• Selected extract:
[Start of Attachment]
N.C. NAACP to bring fight for Smith, Sharpe here
BY CASH MICHAELS
FOR THE CHRONICLE
The N.C. NAACP is once again joining with the movements to free Kalvin Michael Smith and Dontae Sharpe – two black men supporters say were falsely accused, convicted and imprisoned for crimes they did not commit – in “major statewide actions” to demand that Gov. Pat McCrory and State Attorney General Roy Cooper “compel justice and hasten the Department of Justice ” to release them.
“It is immoral to forget the pain of those behind bars so easily – though they may be separated from us by concrete walls and the label of criminal, they are our brothers and sisters, and they are God’s children,” Rev. Dr. William Barber, president of the N.C. NAACP, said in the statement.
Kalvin Smith is serving up to 29 years in prison, charged with the December 1995 brutal assault in Winston-Salem of an assistant store manager, even though there was no physical evidence connecting him with the crime.
Witnesses placed Smith on the other side of town at the time, and subsequent investigations, including by a retired FBI agent, note that the Winston-Salem Police Department’s original investigation was shoddy at best.
Cooper, however, has refused to join with Smith’s attorneys to ask for a new trial.
Cooper and McCrory are running for governor of North Carolina this year; Cooper as a Democrat and McCrory as a Republican.
Dontae Sharpe has been serving a life sentence since 1994 for a murder during a drug buy in Greenville. Sharpe was reportedly offered a plea deal by the Pitt County District Attorney for time served, but turned it down, saying that he could not accept it for a crime that he did not commit.
The Duke University Wrongful Convictions Clinic is working on Sharpe’s case.
In a recently released statement, the N.C. NAACP and the N.C. NAACP’s Youth and College Division designated Saturday, July 30 and Sunday, July 31 as not only special days of advocacy for Sharpe and Smith in Greenville and Winston-Salem respectively, but also days of tribute to the work and memory of the late Darryl Hunt.
At the age of 19, Hunt was falsely convicted of a 1984 Winston-Salem murder. He served 19 years in prison, even though DNA evidence proved him innocent a decade before he was released. After his release, Hunt worked diligently to help other victims of false prosecutions. Darryl Hunt died last March.
The civil rights organization has previously called for justice in both cases, most recently last March when the N.C. NAACP joined with the families of Smith and Sharpe in calling for the governor and state attorney general to intercede on their behalf.
“We are sending a message in North Carolina to all those running for elected office,” Barber said. “People of good will not end our advocacy on behalf of these two innocent men, Dontae and Kalvin, until they are set free and their convictions vacated.
“This miscarriage of justice must end and courageous leadership must emerge,” Barber continued. “It is no longer acceptable in the state of North Carolina to play politics with the lives of black men and black women, and hope the civil rights community and our allies stand by quietly. We must all cry out against this injustice committed in our names. United, we can bring about a lasting change.”
[End of Attachment]
• Data shown:
[Start of Attachment]
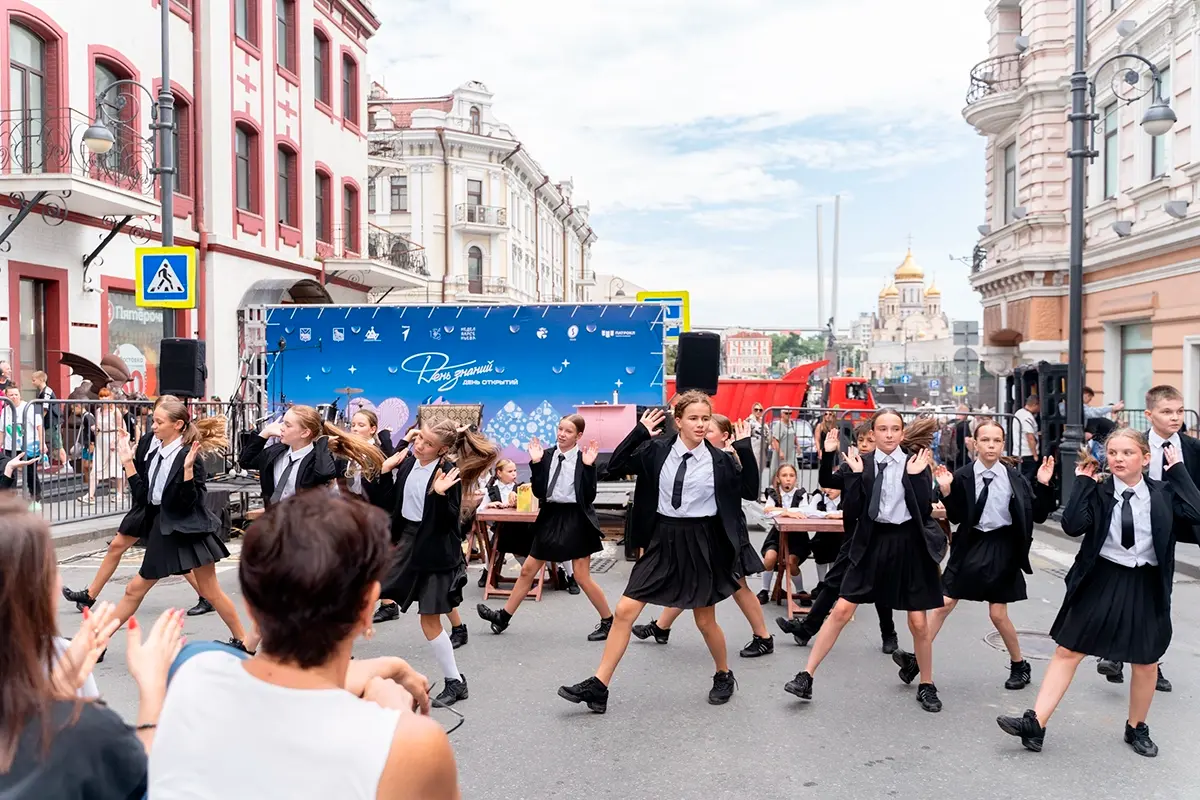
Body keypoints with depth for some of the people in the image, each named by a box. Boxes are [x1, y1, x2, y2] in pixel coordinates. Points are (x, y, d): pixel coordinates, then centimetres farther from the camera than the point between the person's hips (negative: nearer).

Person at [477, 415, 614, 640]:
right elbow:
[End of Attachment]
• Things to do:
- a) Please quote everything in the NAACP article from "In a recently" down to "died last March.".
- b) In the NAACP article, since what year has Dontae Sharpe been serving a life sentence?
You won't need the data.

• List of answers:
- a)
In a recently released statement, the N.C. NAACP and the N.C. NAACP’s Youth and College Division designated Saturday, July 30 and Sunday, July 31 as not only special days of advocacy for Sharpe and Smith in Greenville and Winston-Salem respectively, but also days of tribute to the work and memory of the late Darryl Hunt.
At the age of 19, Hunt was falsely convicted of a 1984 Winston-Salem murder. He served 19 years in prison, even though DNA evidence proved him innocent a decade before he was released. After his release, Hunt worked diligently to help other victims of false prosecutions. Darryl Hunt died last March.

- b) Since 1994.